LaManno, 53, was a longtime parishioner at St. Peter’s Catholic Church in Kansas City, Mo.

“She was a loving mother and wife and a gentle and giving woman,” said the Rev. Stephen Cook, the pastor of St. Peter’s.

Heidi Beirich, head of the Southern Poverty Law Center’s Intelligence Project, said Cross, a k a Frazier Glenn Miller, has led raci

Oddly, Cross always came off as a remarkably social person — aside from his racist, anti-Semitic hate, according to Beirich.

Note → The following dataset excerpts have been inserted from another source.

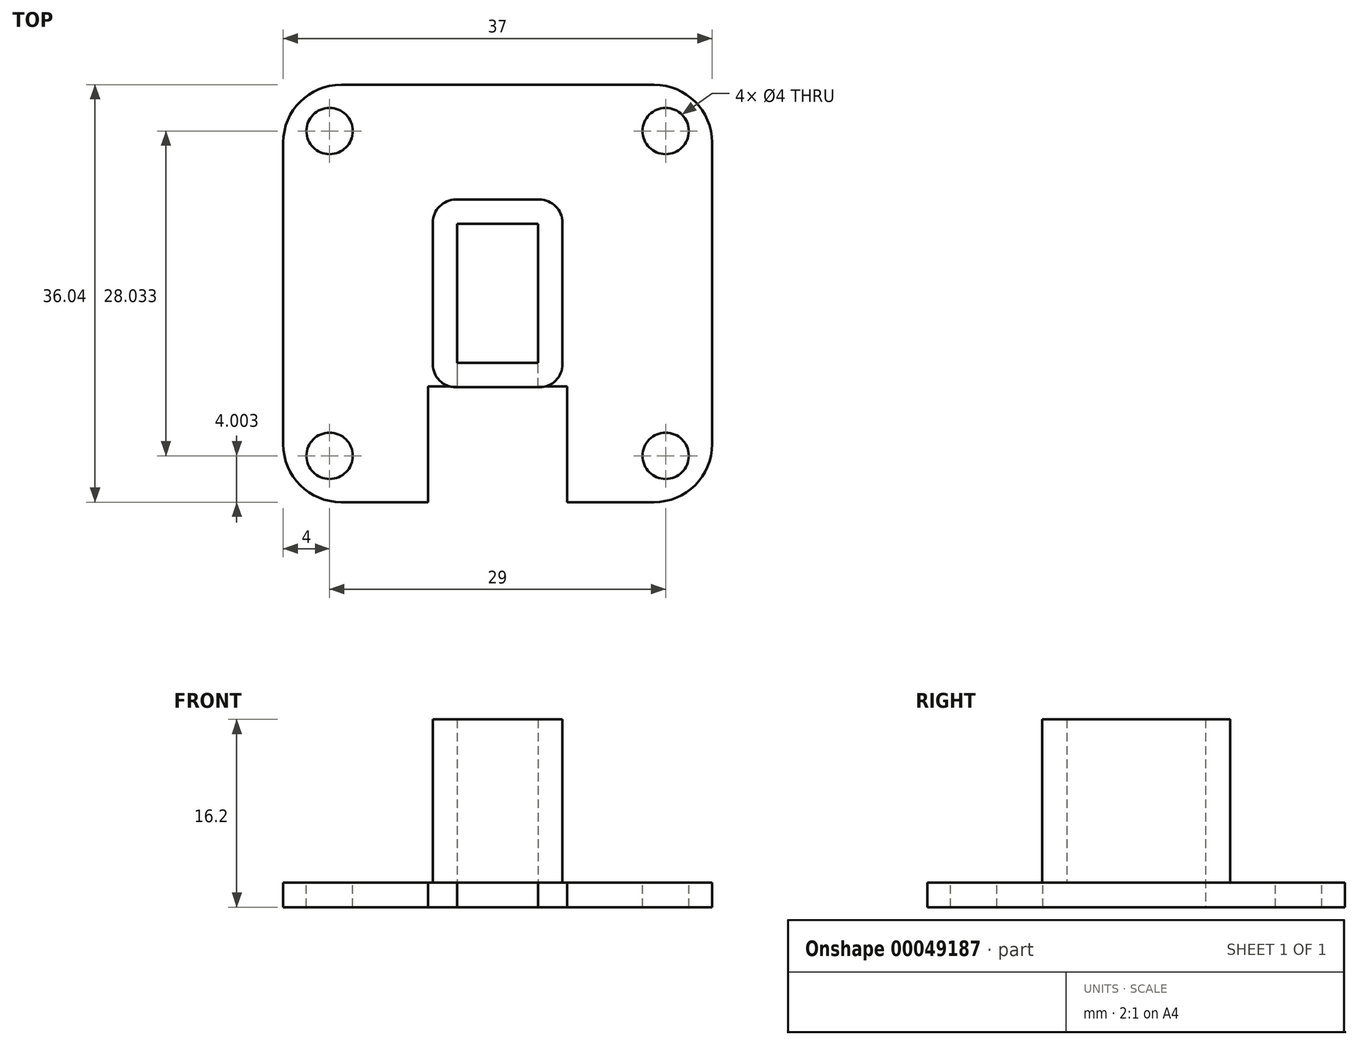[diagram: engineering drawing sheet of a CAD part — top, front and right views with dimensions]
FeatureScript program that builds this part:
annotation { "Feature Type Name" : "Feature", "Feature Type Description" : "" }
export const myFeature = defineFeature(function(context is Context, id is Id, definition is map)
    precondition{}
    {
        {
            var Q0;
            Q0=qCreatedBy(makeId("Top.planeOp"),FACE);
            var sketch = newSketch(context, id + "F0", { "sketchPlane" : qUnion([Q0])});
            skLineSegment(sketch, "E0.rect.bottom", {"start": v(-3.5, -6) * mm, "end": v(3.5, -6) * mm});
            skLineSegment(sketch, "E0.rect.top", {"start": v(-3.5, 6) * mm, "end": v(3.5, 6) * mm});
            skLineSegment(sketch, "E0.rect.left", {"start": v(-3.5, -6) * mm, "end": v(-3.5, 6) * mm});
            skLineSegment(sketch, "E0.rect.right", {"start": v(3.5, -6) * mm, "end": v(3.5, 6) * mm});
            skPoint(sketch, "E0.rect.middle", {"position": v(0, 0) * mm});
            skLineSegment(sketch, "E1.rect.bottom", {"start": v(5.6, -8.1) * mm, "end": v(-5.6, -8.1) * mm});
            skLineSegment(sketch, "E1.rect.top", {"start": v(5.6, 8.1) * mm, "end": v(-5.6, 8.1) * mm});
            skLineSegment(sketch, "E1.rect.left", {"start": v(5.6, -8.1) * mm, "end": v(5.6, 8.1) * mm});
            skLineSegment(sketch, "E1.rect.right", {"start": v(-5.6, -8.1) * mm, "end": v(-5.6, 8.1) * mm});
            skSolve(sketch);
        }
        {
            var Q0;
            Q0 = qSketchRegion(id + "F0", true);
            extrude(context, id + "F1", {"entities" : qUnion([Q0]), "depth" : 14.1 * mm});
        }
        {
            var Q0;
            Q0=qCreatedBy(makeId("Top.planeOp"),FACE);
            var sketch = newSketch(context, id + "F2", { "sketchPlane" : qUnion([Q0])});
            skLineSegment(sketch, "E2.rect.bottom", {"start": v(18.5, -18.02) * mm, "end": v(-18.5, -18.02) * mm});
            skLineSegment(sketch, "E2.rect.top", {"start": v(18.5, 18.02) * mm, "end": v(-18.5, 18.02) * mm});
            skLineSegment(sketch, "E2.rect.left", {"start": v(18.5, -18.02) * mm, "end": v(18.5, 18.02) * mm});
            skLineSegment(sketch, "E2.rect.right", {"start": v(-18.5, -18.02) * mm, "end": v(-18.5, 18.02) * mm});
            skPoint(sketch, "E2.rect.middle", {"position": v(0, 0) * mm});
            skLineSegment(sketch, "E3.bottom", {"start": v(-18.5, -18.02) * mm, "end": v(-14.5, -18.02) * mm});
            skLineSegment(sketch, "E3.left", {"start": v(-18.5, -18.02) * mm, "end": v(-18.5, -14.02) * mm});
            skCircle(sketch, "E4", {"center": v(-14.5, -14.02) * mm, "radius": 2 * mm});
            skLineSegment(sketch, "E5", {"start": v(0, -18.02) * mm, "end": v(0, -15.96) * mm});
            skPoint(sketch, "E5.endSnap0", {"position": v(0, -18.02) * mm});
            skLineSegment(sketch, "E6", {"start": v(-18.5, 0) * mm, "end": v(-16.2, 0) * mm});
            skPoint(sketch, "E6.endSnap0", {"position": v(-18.5, 0) * mm});
            skCircle(sketch, "E7.MirrorC", {"center": v(14.5, -14.02) * mm, "radius": 2 * mm});
            skLineSegment(sketch, "E8.MirrorCS", {"start": v(18.5, 0) * mm, "end": v(16.2, 0) * mm});
            skCircle(sketch, "E9.MirrorC", {"center": v(14.5, 14.02) * mm, "radius": 2 * mm});
            skPoint(sketch, "E10.MirrorP", {"position": v(0, 18.02) * mm});
            skCircle(sketch, "E11.MirrorC", {"center": v(-14.5, 14.02) * mm, "radius": 2 * mm});
            skLineSegment(sketch, "E12.rect.bottom", {"start": v(3.5, -6) * mm, "end": v(-3.5, -6) * mm});
            skLineSegment(sketch, "E12.rect.top", {"start": v(3.5, 6) * mm, "end": v(-3.5, 6) * mm});
            skLineSegment(sketch, "E12.rect.left", {"start": v(3.5, -6) * mm, "end": v(3.5, 6) * mm});
            skLineSegment(sketch, "E12.rect.right", {"start": v(-3.5, -6) * mm, "end": v(-3.5, 6) * mm});
            skLineSegment(sketch, "E13.bottom", {"start": v(-3.5, 0) * mm, "end": v(3.5, 0) * mm});
            skLineSegment(sketch, "E13.top", {"start": v(-3.5, -18.02) * mm, "end": v(3.5, -18.02) * mm});
            skLineSegment(sketch, "E13.left", {"start": v(-3.5, 0) * mm, "end": v(-3.5, -6) * mm});
            skLineSegment(sketch, "E13.right", {"start": v(3.5, 0) * mm, "end": v(3.5, -6) * mm});
            skLineSegment(sketch, "E14", {"start": v(0, 0) * mm, "end": v(3.5, 0) * mm});
            skLineSegment(sketch, "E15", {"start": v(0, 0) * mm, "end": v(-3.5, 0) * mm});
            skLineSegment(sketch, "E16", {"start": v(6, -8.04) * mm, "end": v(6, -18.02) * mm});
            skLineSegment(sketch, "E17", {"start": v(-6, -8.04) * mm, "end": v(-6, -18.02) * mm});
            skLineSegment(sketch, "E18", {"start": v(-3.5, -6) * mm, "end": v(-3.5, -8.04) * mm});
            skLineSegment(sketch, "E19", {"start": v(-3.5, -8.04) * mm, "end": v(-6, -8.04) * mm});
            skLineSegment(sketch, "E20", {"start": v(6, -8.04) * mm, "end": v(3.5, -8.04) * mm});
            skLineSegment(sketch, "E21", {"start": v(3.5, -8.04) * mm, "end": v(3.5, -6) * mm});
            skSolve(sketch);
        }
        {
            var Q0;
            {var subQ13=sQuery(id+"F2.wireOp",EDGE,"E2.rect.top");Q0=makeQuery(id+"F2.imprint","IMPRINT",FACE,{"disambiguationData":[TD([[makeQuery(id+"F2.imprint","IMPRINT",EDGE,{"derivedFrom":subQ13}),1.0]])]});}
            extrude(context, id + "F3", {"entities" : qUnion([Q0]), "operationType" : NewBodyOperationType.ADD, "oppositeDirection" : true, "depth" : 2.1 * mm});
        }
        {
            var Q0;
            Q0=makeQuery(id+"F3.opExtrude","SWEPT_EDGE",EDGE,{"disambiguationData":[OSD([sQuery(id+"F2.wireOp",EDGE,"E2.rect.top"),sQuery(id+"F2.wireOp",EDGE,"E2.rect.right")])]});
            var Q1;
            Q1=makeQuery(id+"F3.opExtrude","SWEPT_EDGE",EDGE,{"disambiguationData":[OSD([sQuery(id+"F2.wireOp",EDGE,"E2.rect.top"),sQuery(id+"F2.wireOp",EDGE,"E2.rect.left")])]});
            var Q2;
            Q2=makeQuery(id+"F3.opExtrude","SWEPT_EDGE",EDGE,{"disambiguationData":[OSD([sQuery(id+"F2.wireOp",EDGE,"E2.rect.bottom"),sQuery(id+"F2.wireOp",EDGE,"E2.rect.left")])]});
            var Q3;
            Q3=makeQuery(id+"F3.opExtrude","SWEPT_EDGE",EDGE,{"disambiguationData":[OSD([sQuery(id+"F2.wireOp",EDGE,"E2.rect.bottom"),sQuery(id+"F2.wireOp",EDGE,"E2.rect.right")])]});
            var Q4;
            Q4=makeQuery(id+"F3.opExtrude","SWEPT_EDGE",EDGE,{"disambiguationData":[OSD([sQuery(id+"F2.wireOp",EDGE,"E3.bottom"),sQuery(id+"F2.wireOp",EDGE,"E3.left")])]});
            fillet(context, id + "F4", {"entities" : qUnion([Q0, Q1, Q2, Q3, Q4]), "radius" : 5 * mm, "tangentPropagation" : true, "allowEdgeOverflow" : false});
        }
        {
            var Q0;
            Q0=makeQuery(id+"F1.opExtrude","SWEPT_EDGE",EDGE,{"disambiguationData":[OSD([sQuery(id+"F0.wireOp",EDGE,"E1.rect.top"),sQuery(id+"F0.wireOp",EDGE,"E1.rect.left")])]});
            var Q1;
            Q1=makeQuery(id+"F1.opExtrude","SWEPT_EDGE",EDGE,{"disambiguationData":[OSD([sQuery(id+"F0.wireOp",EDGE,"E1.rect.top"),sQuery(id+"F0.wireOp",EDGE,"E1.rect.right")])]});
            var Q2;
            Q2=makeQuery(id+"F1.opExtrude","SWEPT_EDGE",EDGE,{"disambiguationData":[OSD([sQuery(id+"F0.wireOp",EDGE,"E1.rect.bottom"),sQuery(id+"F0.wireOp",EDGE,"E1.rect.left")])]});
            var Q3;
            Q3=makeQuery(id+"F1.opExtrude","SWEPT_EDGE",EDGE,{"disambiguationData":[OSD([sQuery(id+"F0.wireOp",EDGE,"E1.rect.bottom"),sQuery(id+"F0.wireOp",EDGE,"E1.rect.right")])]});
            fillet(context, id + "F5", {"entities" : qUnion([Q0, Q1, Q2, Q3]), "radius" : 2 * mm, "tangentPropagation" : true, "allowEdgeOverflow" : false});
        }
    });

“He had sort of a friendly demeanor to him, then he’d say we need to kill all the Jews,” Beirich said. “But yeah, he could come off as a guy you could have a beer with.”

Cross lives in a single-family home in Aurora, Mo., about 180 miles south of Overland Park. The house has barbed-wire fences on three sides of it.

A red Chevy with Confederate flag stickers was parked outside. There was no answer at his door early Monday when a reporter for the Associated Press knocked.

The suspect has been credited with founding the Carolina Knights of the Ku Klux Klan and was its “grand dragon” in the 1980s before going on to construct the White Patriot Party.

He unsuccessfully sought statewide office in North Carolina twice — first for the Democratic Party nomination for governor in 1984 and then as a Republican for a US Senate seat in 1986, according to state records and the law center.

Running as “Glenn Miller,” he finished eighth out of 10 Democrats in 1984, receiving 5,970 votes — about 0.6 percent.

He was back on the campaign trail in 1986, seeking the GOP nod for Senate. The suspect grabbed 6,662 votes, or 3.1 percent, to finish last among three Republicans.

In each race, he ran on a racist platform, according to the SPLC.

Cross was on the run from authorities in 1987 after violating terms of his bond while appealing a conviction for operating a paramilitary camp in North Carolina.

Federal agents eventually caught up with him and three other men in an Ozark mobile home filled with ammo, automatic weapons and grenades.

“You never know what’s going to push people like this over the edge,” Beirich said.

The attack happened one day before the Jewish festival of Passover begins on Monday night.

“We are investigating it as a hate crime. We’re investigating it as a criminal act. We haven’t ruled out anything,” said Overland Park Police Chief John Douglass.